**COLLECTED DATA**
= Beginning of Section =

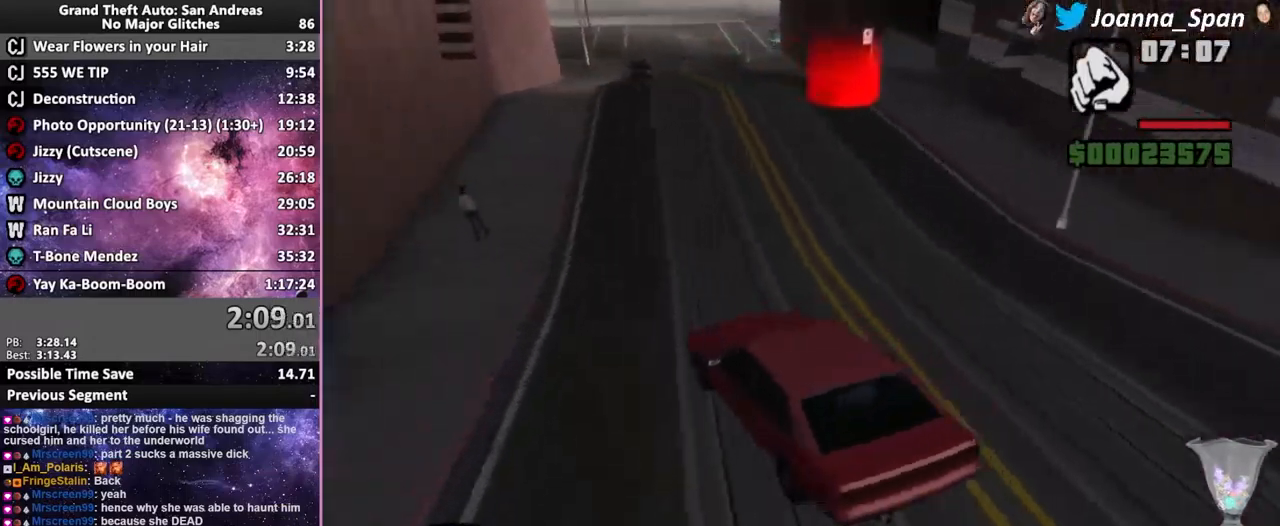
{"keys": ["d", "f5", "f8", "space", "w"], "mouse": [], "events": [[200, "space", "down"]]}
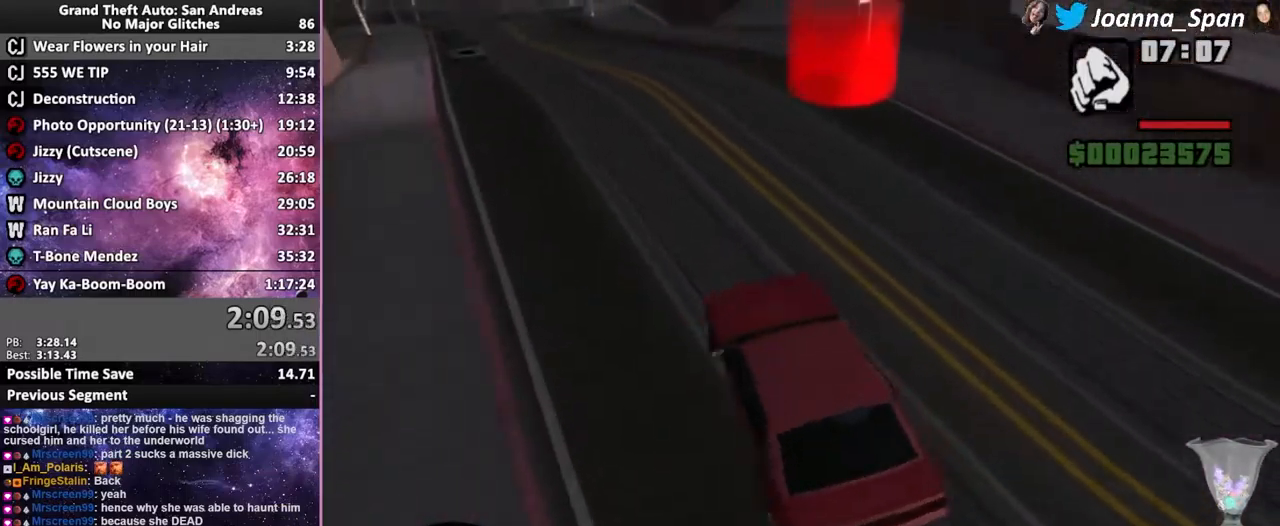
{"keys": ["d", "f5", "f8", "w"], "mouse": [], "events": [[217, "space", "up"]]}
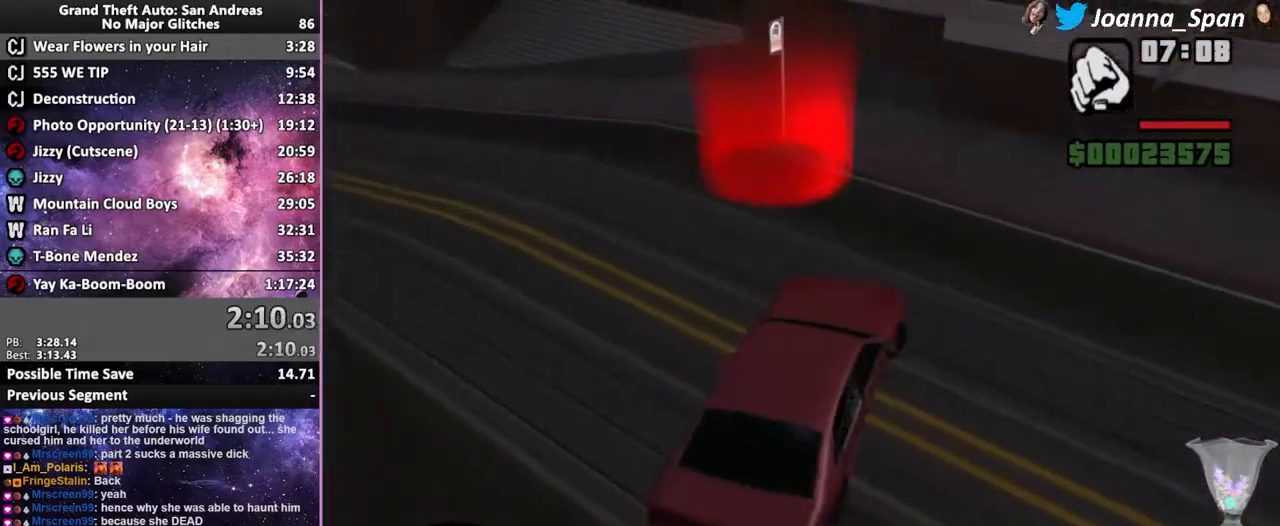
{"keys": ["f5", "w"], "mouse": [], "events": [[467, "d", "up"], [467, "f8", "up"]]}
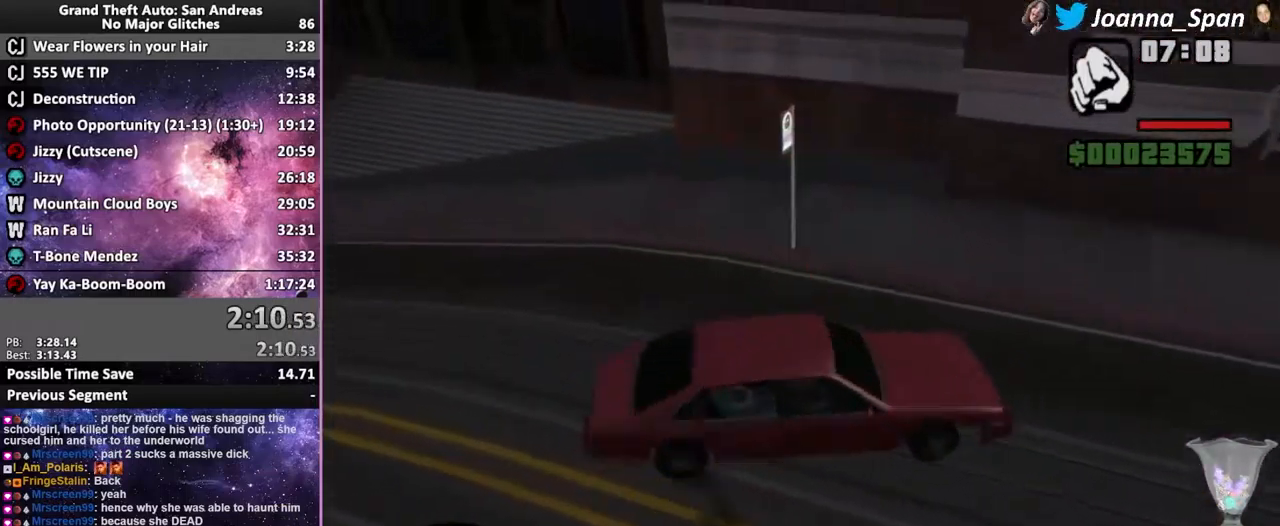
{"keys": ["f5", "shift_l", "w"], "mouse": [], "events": [[50, "shift_l", "down"], [150, "shift_l", "up"], [217, "shift_l", "down"], [233, "f5", "up"], [233, "w", "up"], [333, "f5", "down"], [333, "w", "down"]]}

= End of Section =

**AIM OF THE EXERCISE**
Please give back the material above exactly as written, pictures omitted.

**SOLUTION TO THIS TASK**
{"keys": ["d", "f5", "f8", "space", "w"], "mouse": [], "events": [[200, "space", "down"]]}
{"keys": ["d", "f5", "f8", "w"], "mouse": [], "events": [[217, "space", "up"]]}
{"keys": ["f5", "w"], "mouse": [], "events": [[467, "d", "up"], [467, "f8", "up"]]}
{"keys": ["f5", "shift_l", "w"], "mouse": [], "events": [[50, "shift_l", "down"], [150, "shift_l", "up"], [217, "shift_l", "down"], [233, "f5", "up"], [233, "w", "up"], [333, "f5", "down"], [333, "w", "down"]]}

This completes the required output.